Parents-to-be have certain assumptions and expectations about what life will look like when their little one is born and comes home. This is understandable. All of us hold a slew of ideas about any big change in our lives (about anything really). But often those expectations don’t exactly align with reality. Which can affect how we prepare for the transition.
A common belief parents have is that their child will automatically fit into their lives, said Elizabeth Gillette, LCSW, a therapist who specializes in supporting couples as they transition to parenthood and in treating perinatal mood and anxiety disorders. They assume that growing a family is a natural and organic process, she said. Or they assume that their relationship won’t change.

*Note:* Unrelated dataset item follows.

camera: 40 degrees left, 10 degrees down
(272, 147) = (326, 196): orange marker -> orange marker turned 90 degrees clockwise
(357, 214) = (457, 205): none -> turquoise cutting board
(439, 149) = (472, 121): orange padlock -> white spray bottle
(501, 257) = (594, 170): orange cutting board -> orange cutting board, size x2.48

“Having a child is adding an entirely new person to your relationship—someone who has a lot of basic needs that they can’t meet themselves.” Which means that the focus shifts from your partner and your marriage onto your baby. And this “can put a significant strain on your relationship,” said Gillette, who sees clients in private practice at Porch Light Counseling in Asheville, N.C.

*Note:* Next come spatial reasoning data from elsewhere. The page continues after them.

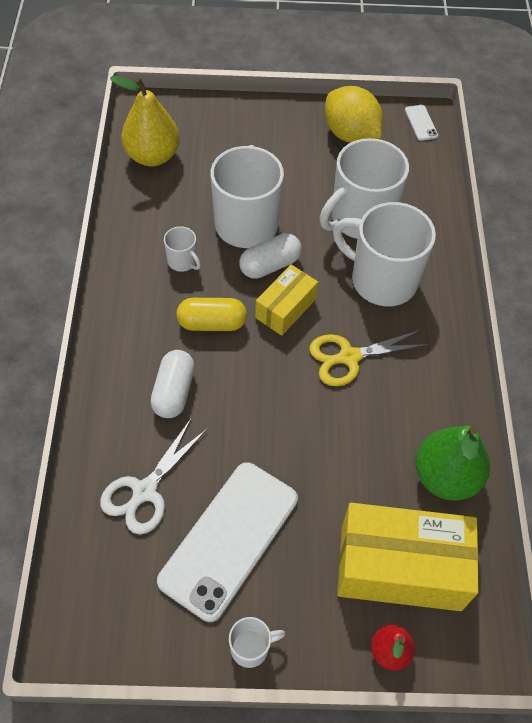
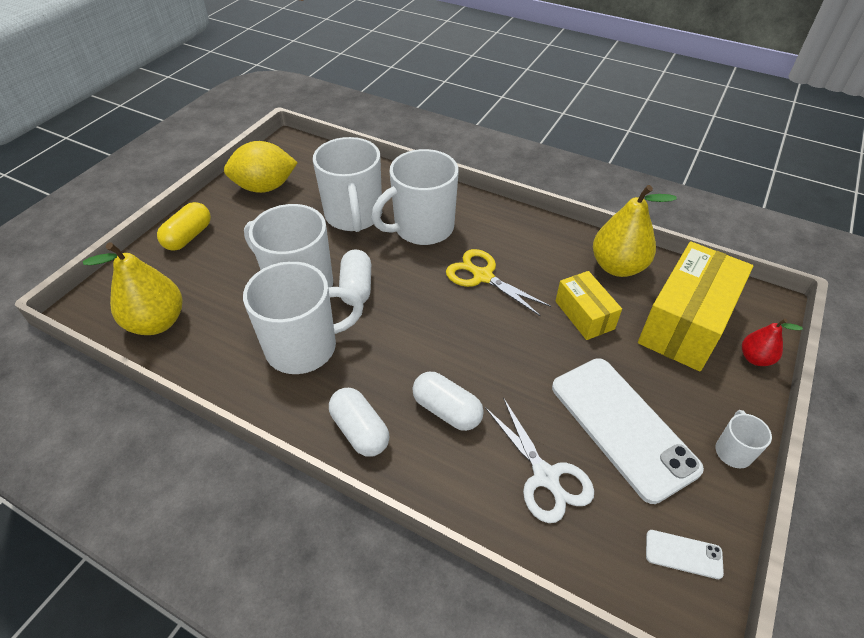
camera: 60 degrees left, 10 degrees down
(122, 339) = (360, 431): none -> white capsule
(182, 261) = (304, 347): white mug -> white mug, size x2.24
(212, 323) = (389, 352): yellow capsule -> yellow capsule (188, 237)
(285, 308) = (408, 295): yellow box -> yellow box (584, 315)
(348, 357) = (482, 276): yellow scissors -> yellow scissors turned 120 degrees clockwise
(421, 123) = (291, 148): white phone -> white phone (683, 554)
(445, 477) = (617, 266): green pear -> yellow pear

Plus, there are other considerations you might not be considering. Below, Gillette shared three of them—along with what can help.
You might not be considering what you’ll do once the baby actually arrives.

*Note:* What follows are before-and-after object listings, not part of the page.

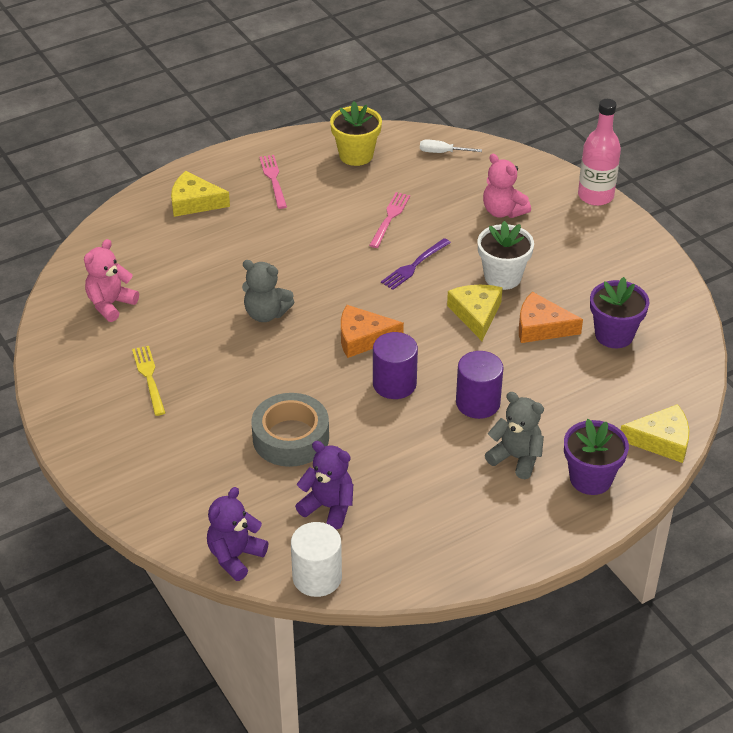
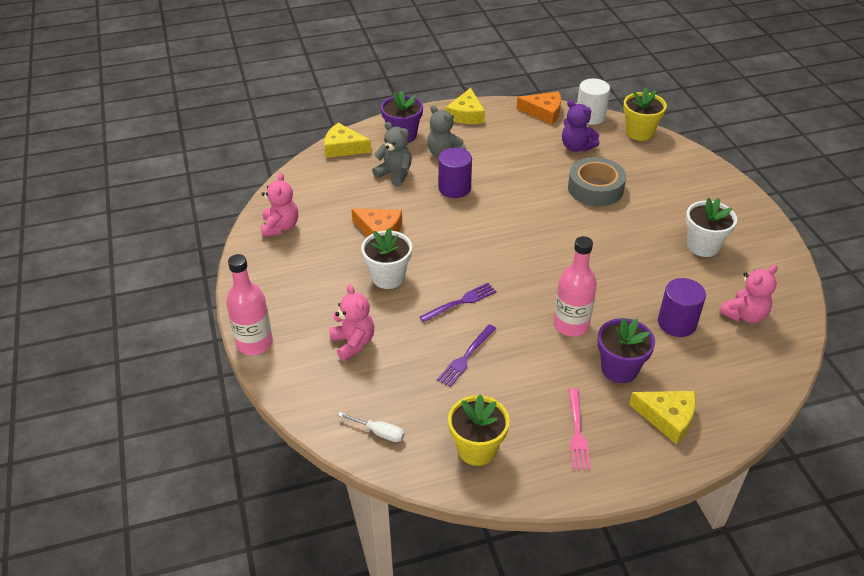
camera: 165 degrees left, 0 degrees up
(149, 378) = (703, 246): yellow fork -> white flower pot
(235, 556) = (639, 132): purple teddy bear -> yellow flower pot
(266, 314) = (603, 281): grey teddy bear -> grey teddy bear (395, 174)
(294, 263) = (571, 325): none -> pink bottle
(363, 338) = (525, 247): orange cheese -> orange cheese (543, 112)
(390, 218) = (466, 357): pink fork -> purple fork
(394, 384) = (510, 210): purple cylinder -> purple cylinder (677, 323)
(476, 314) = (426, 250): yellow cheese -> yellow cheese (466, 114)
(614, 335) = (327, 216): purple flower pot -> purple flower pot (619, 369)
(659, 311) = (280, 227): none -> pink teddy bear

There’s so much focus on the birth of the baby—but not so much on the “after.” According to Gillette, it’s common for parents to receive most of the support in the first few weeks of their baby coming home. After that, they’re “often left to figure out how to manage on their own, which is very challenging when there is already little support for new families in our country.”
This can create a lot of miscommunication, confusion and even resentment. Because who does what? And when? And how?
Gillette highly recommends couples iron out logistics—as best as you can, because things, of course, change. Consider these questions: “When we are both exhausted, how will we manage when the baby wakes up in the night? What if one partner is going to work and the other is staying home—how will we make sure the parent who is working gets adequate sleep to manage, but is able to support the partner who is staying home?”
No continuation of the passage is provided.